The high clinical costs associated with implementation of a robotic surgical device such as the PRECEYES Surgical System are due to both direct costs related to equipment and indirect costs such as operating room time and case turnover. While costs may be lower with machines of lesser complexity such as robot-assisted tools and co-manipulator devices, their range of function is also more limited, potentially curtailing their usage and cost-effectiveness. Current success rates of vitreoretinal surgery are also very high, and the increased expense of robotic-assisted surgery may be prohibitive when weighed against potentially minimal improved clinical outcomes, especially in an increasingly cost-conscious healthcare landscape [46].

Given these limitations, the adoption of robotic-assisted surgery in the near future will likely remain restricted to technically difficult procedures with poor conventional outcomes such as retinal vein cannulation. However, these factors may change in the future as the abilities of these robotic devices continue to rapidly develop and expand.

6 Future Developments

The future of robotic-assisted retinal surgery is likely to include progressively greater levels of automation, potentially governed by artificial intelligence (AI) [4,5,6]. By coupling the surgical robot with a visual guidance system, an autonomous robotic system with the surgeon acting only in a supervisory role is possible.
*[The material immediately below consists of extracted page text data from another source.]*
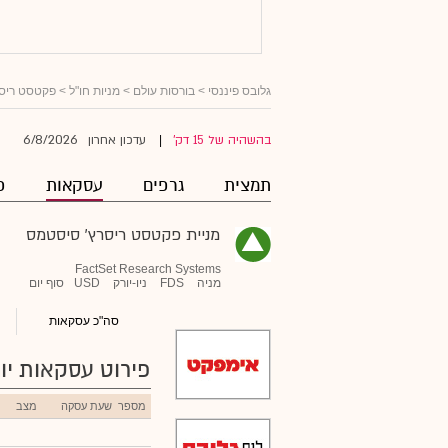
גלובס פיננסי
>
בורסות עולם
>
מניות חו"ל
>
פקטסט ריסר
6/8/2026
בהשהיה של 15 דק'
עדכון אחרון
|
תמצית
גרפים
עסקאות
פ
מניית פקטסט ריסרץ' סיסטמס
FactSet Research Systems
מניה
FDS
ניו-יורק
USD
סוף יום
סה"כ עסקאות
פירוט עסקאות יומ
מספר
שעת עסקה
מצב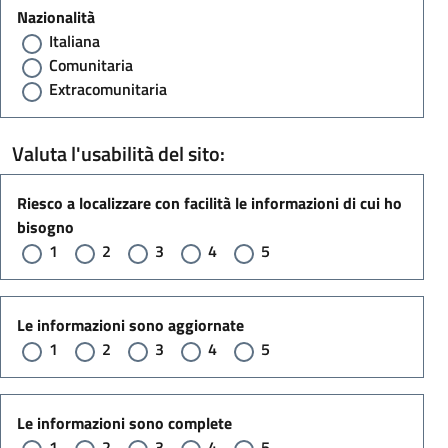
Nazionalità
Italiana
Comunitaria
Extracomunitaria
Valuta l'usabilità del sito:
Riesco a localizzare con facilità le informazioni di cui ho
bisogno
1
2
3
4
5
Le informazioni sono aggiornate
1
2
3
4
5
Le informazioni sono complete
1
2
3
4
5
Using visual input from a surgical microscope or intraoperative OCT machine, the robot could be programmed to navigate the retinal microenvironment and perform surgical steps or complete the procedure independently. This development could further be augmented and accelerated by coupling robots to AI, where deep learning methods could develop algorithms to predict, detect, and respond to various surgical situations in surgery. As with many other applications of AI, this would likely require the data input of thousands of surgeries in order to develop the algorithms necessary to correctly and reproducibly address the multifaceted decisions required in surgery.

7 Summary

Robotic-assisted vitreoretinal surgery is one of the next great horizons in ophthalmology and, indeed, all of surgery. The technical requirements of the vitreoretinal surgeon are becoming greater and more varied as novel interventions such as subretinal injections in gene therapy develop into reality. Future advances will likely include larger scale clinical trials, improved clinical outcomes, decreased operating times, and AI integration to achieve some degree of automation. Ultimately, robotic-assisted surgery has the potential to expand the physical capabilities of the surgeon to a superhuman level and provide even greater outcomes and safety for patients.